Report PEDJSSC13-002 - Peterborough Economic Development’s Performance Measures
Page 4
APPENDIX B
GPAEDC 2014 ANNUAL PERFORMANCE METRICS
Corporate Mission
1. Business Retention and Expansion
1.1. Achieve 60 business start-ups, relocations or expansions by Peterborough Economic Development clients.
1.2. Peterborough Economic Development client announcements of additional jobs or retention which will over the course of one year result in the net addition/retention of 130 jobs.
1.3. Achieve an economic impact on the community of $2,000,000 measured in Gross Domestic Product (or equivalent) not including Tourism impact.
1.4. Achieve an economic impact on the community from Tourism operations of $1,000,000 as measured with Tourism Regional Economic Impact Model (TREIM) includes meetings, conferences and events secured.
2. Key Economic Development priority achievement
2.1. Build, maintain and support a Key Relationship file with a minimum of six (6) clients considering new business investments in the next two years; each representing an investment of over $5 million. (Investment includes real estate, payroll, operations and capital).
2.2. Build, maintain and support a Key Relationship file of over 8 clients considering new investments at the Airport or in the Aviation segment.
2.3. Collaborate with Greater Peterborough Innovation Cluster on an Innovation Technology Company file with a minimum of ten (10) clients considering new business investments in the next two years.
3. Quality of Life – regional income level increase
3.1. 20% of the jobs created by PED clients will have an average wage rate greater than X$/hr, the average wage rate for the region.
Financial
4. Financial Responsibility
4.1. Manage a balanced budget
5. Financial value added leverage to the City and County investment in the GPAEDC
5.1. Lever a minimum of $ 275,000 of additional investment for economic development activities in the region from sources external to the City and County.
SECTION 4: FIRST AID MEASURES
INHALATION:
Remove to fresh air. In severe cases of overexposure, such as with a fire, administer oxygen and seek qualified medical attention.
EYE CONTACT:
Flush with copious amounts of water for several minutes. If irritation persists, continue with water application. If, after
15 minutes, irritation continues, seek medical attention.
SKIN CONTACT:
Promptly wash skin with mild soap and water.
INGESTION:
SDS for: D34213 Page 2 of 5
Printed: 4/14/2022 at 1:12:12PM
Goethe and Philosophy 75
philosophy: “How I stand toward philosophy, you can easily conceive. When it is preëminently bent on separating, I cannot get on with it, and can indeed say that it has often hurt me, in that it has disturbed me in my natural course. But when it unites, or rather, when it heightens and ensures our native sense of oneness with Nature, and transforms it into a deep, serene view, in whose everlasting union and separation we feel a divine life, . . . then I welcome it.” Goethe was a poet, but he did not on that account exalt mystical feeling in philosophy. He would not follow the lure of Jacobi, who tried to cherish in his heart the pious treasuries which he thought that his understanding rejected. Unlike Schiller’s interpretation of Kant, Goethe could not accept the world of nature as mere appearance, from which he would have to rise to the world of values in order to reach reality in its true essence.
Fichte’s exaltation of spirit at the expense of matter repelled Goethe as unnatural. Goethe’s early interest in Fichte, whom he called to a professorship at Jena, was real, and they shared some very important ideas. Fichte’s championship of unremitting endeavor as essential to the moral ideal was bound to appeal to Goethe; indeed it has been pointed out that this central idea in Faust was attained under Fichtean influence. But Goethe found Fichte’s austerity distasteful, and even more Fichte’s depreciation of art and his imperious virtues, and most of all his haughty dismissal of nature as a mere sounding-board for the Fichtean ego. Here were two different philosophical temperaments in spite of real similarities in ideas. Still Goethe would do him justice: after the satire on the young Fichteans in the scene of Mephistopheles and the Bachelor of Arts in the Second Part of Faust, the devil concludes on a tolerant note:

------------------------------------------------------------------------

Lines containing the string "Peterborough" are the ones to copy from the entries above.

* **The answer**:
Report PEDJSSC13-002 - Peterborough Economic Development’s Performance Measures
1.1. Achieve 60 business start-ups, relocations or expansions by Peterborough Economic Development clients.
1.2. Peterborough Economic Development client announcements of additional jobs or retention which will over the course of one year result in the net addition/retention of 130 jobs.
2.3. Collaborate with Greater Peterborough Innovation Cluster on an Innovation Technology Company file with a minimum of ten (10) clients considering new business investments in the next two years.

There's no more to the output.